How important is connecting with and receiving support from other women who have experienced mother loss for those who have lost their mum? 

It underpins our entire organisation. It’s so important.

We find, and research [shows], that peer support is extremely beneficial. I think what our community is so good at doing is offering a place and a space for women who’ve never had that space before to come and talk about their loss and normalise everything that they’re feeling as a result. When that’s normalised in huge numbers of women, they can say ‘Yes, me too’ and ‘Yes, that’s normal’. That can be life-changing for women who are grieving. To alleviate that loneliness and isolation is so important. It makes a world of difference.

Can you tell us about your partnership with the Priceline Sisterhood Foundation and how it has supported the work that you do? 

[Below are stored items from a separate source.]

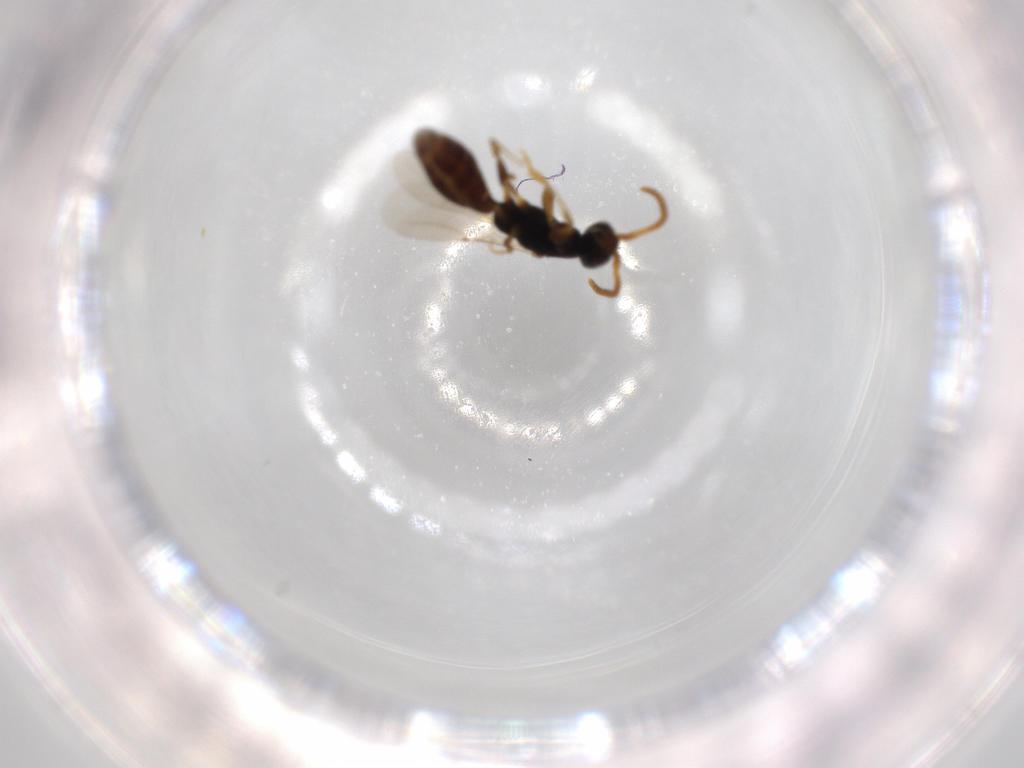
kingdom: Animalia
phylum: Arthropoda
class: Insecta
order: Hymenoptera
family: Bethylidae
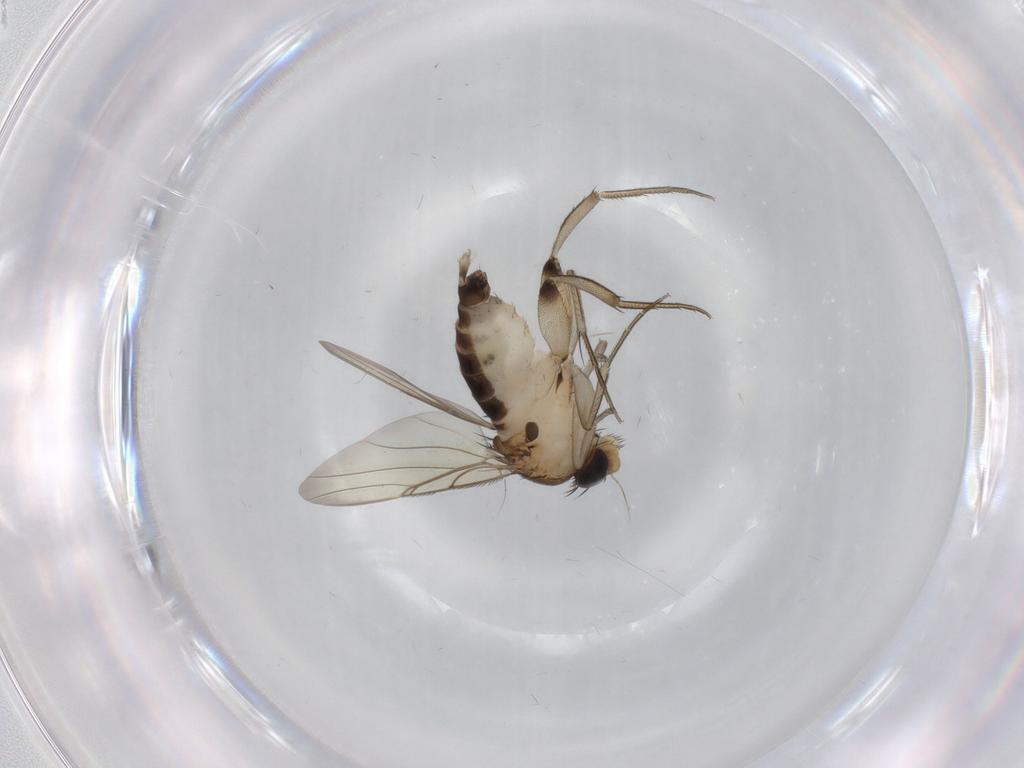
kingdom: Animalia
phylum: Arthropoda
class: Insecta
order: Diptera
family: Phoridae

They’re incredible. Eloise and I both worked full time, and Motherless Daughters Australia was growing so much. I’m a school teacher, so I’d be hiding in the art cupboard, replying to emails. I thought, ‘How am I going to do this? I can’t neglect all these women who are finding out about us every day because we don’t have the time. So, I quit teaching and went to emergency teaching … but then Priceline came along and gave us funding, and understood where we were at as a grassroots organisation, which is a huge deal to us because not a lot of people do get that. They gave us funds for the critical infrastructure – that’s like the walls of the house that you need to stand up, and they gave us those walls and the foundation to further develop and grow the organisation.

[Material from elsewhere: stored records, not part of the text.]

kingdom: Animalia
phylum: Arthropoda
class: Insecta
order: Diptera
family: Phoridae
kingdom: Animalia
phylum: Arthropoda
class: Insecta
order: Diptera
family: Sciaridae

Things like funding a CRM [software solution] so we can house all our data and profiles on women, to pull important reports and safely store their data and information. They helped us with a website rebuild and rebranding, so that looked really beautiful. They’re funding some of our research now. Those are really key things that an organisation needs to help build that credibility and to make sure that they’ve got the right infrastructure around it to grow. We’re very, very lucky and they’re our lifeline.

How can retail pharmacy assistants support someone who has lost their mother and support the work that you do? 

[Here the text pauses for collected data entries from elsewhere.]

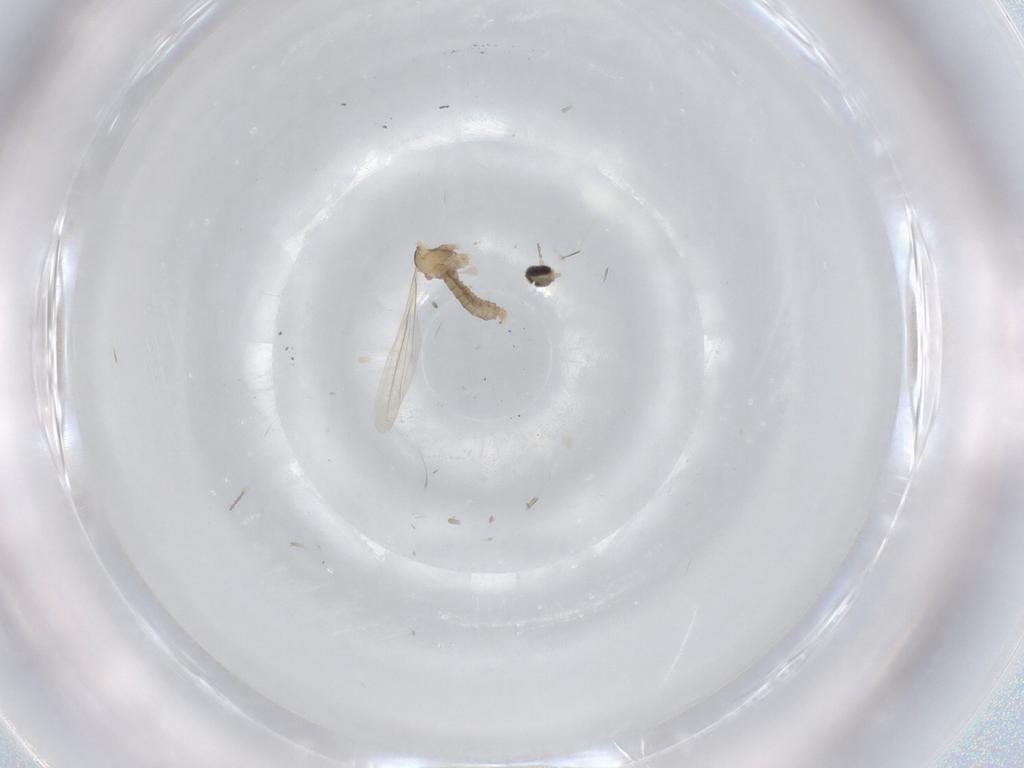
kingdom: Animalia
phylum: Arthropoda
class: Insecta
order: Diptera
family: Cecidomyiidae
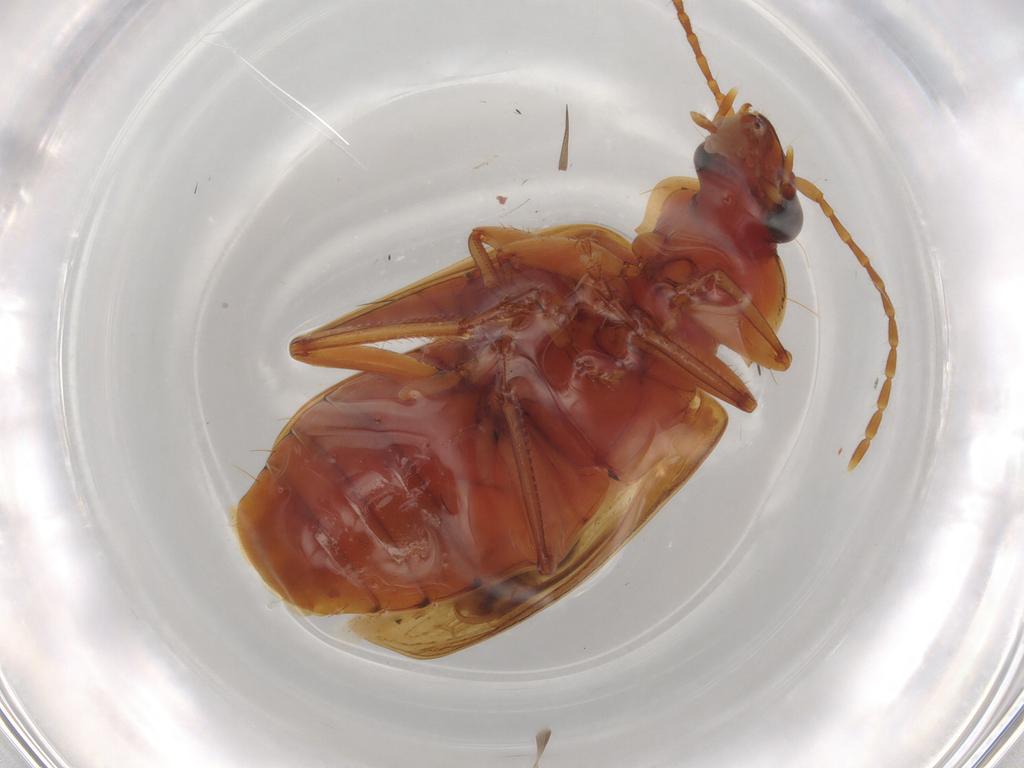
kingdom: Animalia
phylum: Arthropoda
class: Insecta
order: Coleoptera
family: Carabidae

Our priority is awareness, so just being aware that we [Motherless Daughters Australia] exist. I think it’s really important to remember that it’s not something that can be fixed. If you do know someone who’s lost their mum, it’s so important to hold space for that person, and really listen without the urge to fix or say some of those things that are meant with good intent but aren’t really helpful and can be quite dismissive – things like ‘your mum wouldn’t want you to be sad’, are comments that totally shut down a conversation and dismiss how that person is feeling.

Just listening, normalising and validating are so important. Just asking about their mum. The simple things, like asking, ‘What was her name?’ or ‘When’s her birthday?’ Those sorts of questions are worth their weight in gold to anyone who’s lost their mum.

Not being judgmental or critical of their grief and how long they may have been grieving is also really important.